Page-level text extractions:
══════════════════════════════
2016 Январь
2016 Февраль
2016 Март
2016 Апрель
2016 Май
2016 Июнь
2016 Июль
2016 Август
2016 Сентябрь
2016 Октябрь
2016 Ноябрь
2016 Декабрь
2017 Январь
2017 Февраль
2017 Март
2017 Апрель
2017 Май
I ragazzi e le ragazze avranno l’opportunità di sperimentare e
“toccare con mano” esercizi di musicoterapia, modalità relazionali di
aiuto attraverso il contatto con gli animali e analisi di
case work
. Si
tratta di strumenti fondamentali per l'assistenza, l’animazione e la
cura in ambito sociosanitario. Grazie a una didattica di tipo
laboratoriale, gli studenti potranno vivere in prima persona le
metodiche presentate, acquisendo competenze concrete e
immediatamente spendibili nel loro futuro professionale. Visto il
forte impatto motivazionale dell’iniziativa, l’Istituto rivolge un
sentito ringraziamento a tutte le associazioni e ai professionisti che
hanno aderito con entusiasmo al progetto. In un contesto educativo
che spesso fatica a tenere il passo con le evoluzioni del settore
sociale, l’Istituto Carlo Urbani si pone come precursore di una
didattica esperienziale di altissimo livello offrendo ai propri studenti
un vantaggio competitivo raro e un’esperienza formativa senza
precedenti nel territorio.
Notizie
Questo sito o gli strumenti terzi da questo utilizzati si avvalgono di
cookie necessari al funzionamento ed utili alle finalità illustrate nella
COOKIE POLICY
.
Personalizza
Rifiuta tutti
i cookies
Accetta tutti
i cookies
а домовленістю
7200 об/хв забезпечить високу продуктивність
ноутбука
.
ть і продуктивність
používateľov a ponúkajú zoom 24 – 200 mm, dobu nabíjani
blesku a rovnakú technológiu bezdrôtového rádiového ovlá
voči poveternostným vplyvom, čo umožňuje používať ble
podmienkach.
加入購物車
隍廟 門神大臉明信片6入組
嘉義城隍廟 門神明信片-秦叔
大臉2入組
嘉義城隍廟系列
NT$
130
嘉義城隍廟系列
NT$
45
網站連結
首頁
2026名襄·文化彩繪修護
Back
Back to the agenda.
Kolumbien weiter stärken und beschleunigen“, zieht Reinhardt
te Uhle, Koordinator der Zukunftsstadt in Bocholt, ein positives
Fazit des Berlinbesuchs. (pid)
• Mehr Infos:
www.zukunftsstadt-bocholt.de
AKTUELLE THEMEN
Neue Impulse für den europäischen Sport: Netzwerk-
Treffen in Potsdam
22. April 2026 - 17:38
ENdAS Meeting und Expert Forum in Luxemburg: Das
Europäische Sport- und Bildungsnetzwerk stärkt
══════════════════════════════
Print every line from all of the entries above, unchanged and in the same order.

2016 Январь
2016 Февраль
2016 Март
2016 Апрель
2016 Май
2016 Июнь
2016 Июль
2016 Август
2016 Сентябрь
2016 Октябрь
2016 Ноябрь
2016 Декабрь
2017 Январь
2017 Февраль
2017 Март
2017 Апрель
2017 Май
I ragazzi e le ragazze avranno l’opportunità di sperimentare e
“toccare con mano” esercizi di musicoterapia, modalità relazionali di
aiuto attraverso il contatto con gli animali e analisi di
case work
. Si
tratta di strumenti fondamentali per l'assistenza, l’animazione e la
cura in ambito sociosanitario. Grazie a una didattica di tipo
laboratoriale, gli studenti potranno vivere in prima persona le
metodiche presentate, acquisendo competenze concrete e
immediatamente spendibili nel loro futuro professionale. Visto il
forte impatto motivazionale dell’iniziativa, l’Istituto rivolge un
sentito ringraziamento a tutte le associazioni e ai professionisti che
hanno aderito con entusiasmo al progetto. In un contesto educativo
che spesso fatica a tenere il passo con le evoluzioni del settore
sociale, l’Istituto Carlo Urbani si pone come precursore di una
didattica esperienziale di altissimo livello offrendo ai propri studenti
un vantaggio competitivo raro e un’esperienza formativa senza
precedenti nel territorio.
Notizie
Questo sito o gli strumenti terzi da questo utilizzati si avvalgono di
cookie necessari al funzionamento ed utili alle finalità illustrate nella
COOKIE POLICY
.
Personalizza
Rifiuta tutti
i cookies
Accetta tutti
i cookies
а домовленістю
7200 об/хв забезпечить високу продуктивність
ноутбука
.
ть і продуктивність
používateľov a ponúkajú zoom 24 – 200 mm, dobu nabíjani
blesku a rovnakú technológiu bezdrôtového rádiového ovlá
voči poveternostným vplyvom, čo umožňuje používať ble
podmienkach.
加入購物車
隍廟 門神大臉明信片6入組
嘉義城隍廟 門神明信片-秦叔
大臉2入組
嘉義城隍廟系列
NT$
130
嘉義城隍廟系列
NT$
45
網站連結
首頁
2026名襄·文化彩繪修護
Back
Back to the agenda.
Kolumbien weiter stärken und beschleunigen“, zieht Reinhardt
te Uhle, Koordinator der Zukunftsstadt in Bocholt, ein positives
Fazit des Berlinbesuchs. (pid)
• Mehr Infos:
www.zukunftsstadt-bocholt.de
AKTUELLE THEMEN
Neue Impulse für den europäischen Sport: Netzwerk-
Treffen in Potsdam
22. April 2026 - 17:38
ENdAS Meeting und Expert Forum in Luxemburg: Das
Europäische Sport- und Bildungsnetzwerk stärkt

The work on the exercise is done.